WRITTEN TASK. The entries contain pictures, which should not appear in the copy; everything else must be reproduced exactly.

RECORDS PROVIDED.
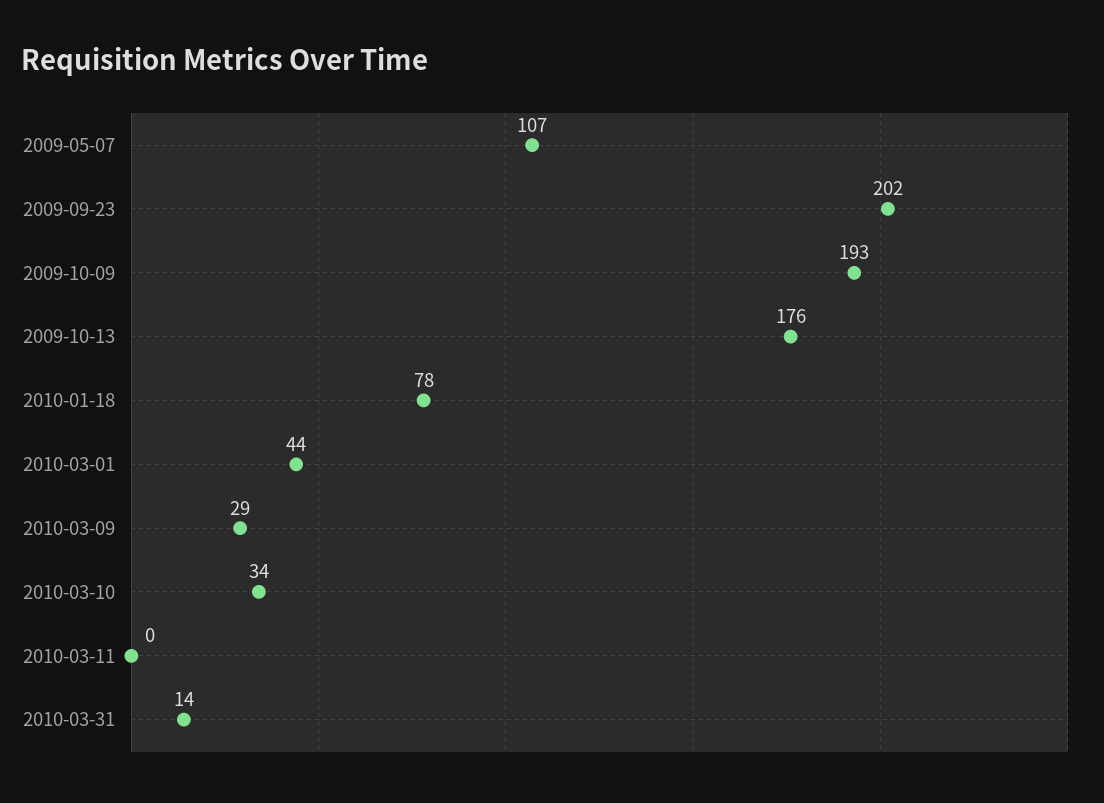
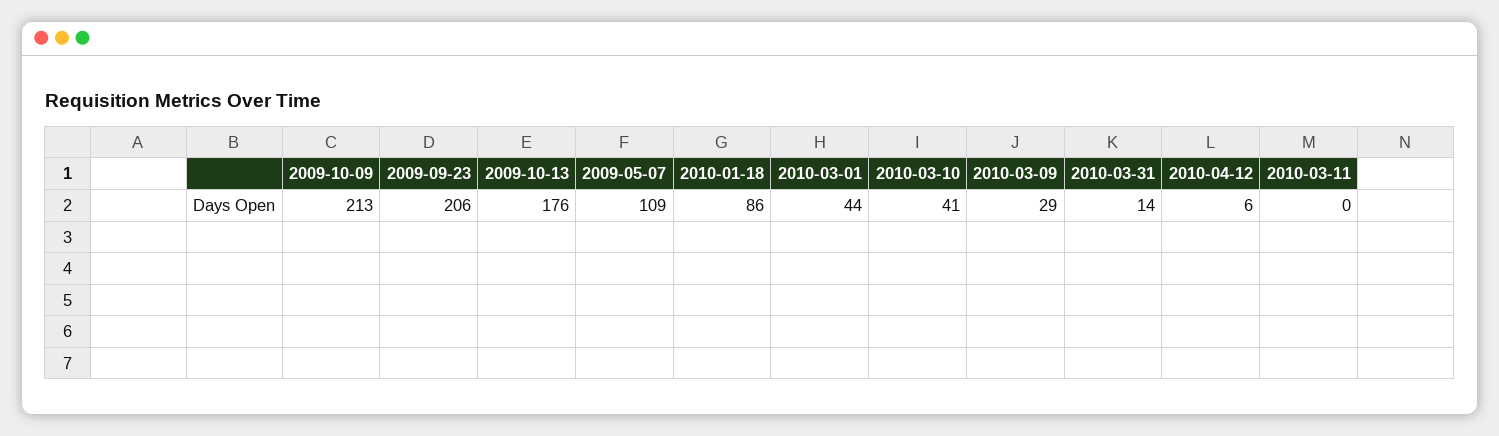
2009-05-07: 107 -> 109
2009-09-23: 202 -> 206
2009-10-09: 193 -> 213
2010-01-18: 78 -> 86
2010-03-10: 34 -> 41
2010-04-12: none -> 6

SOLUTION FOR THIS EXERCISE.
2009-05-07: 107 -> 109
2009-09-23: 202 -> 206
2009-10-09: 193 -> 213
2010-01-18: 78 -> 86
2010-03-10: 34 -> 41
2010-04-12: none -> 6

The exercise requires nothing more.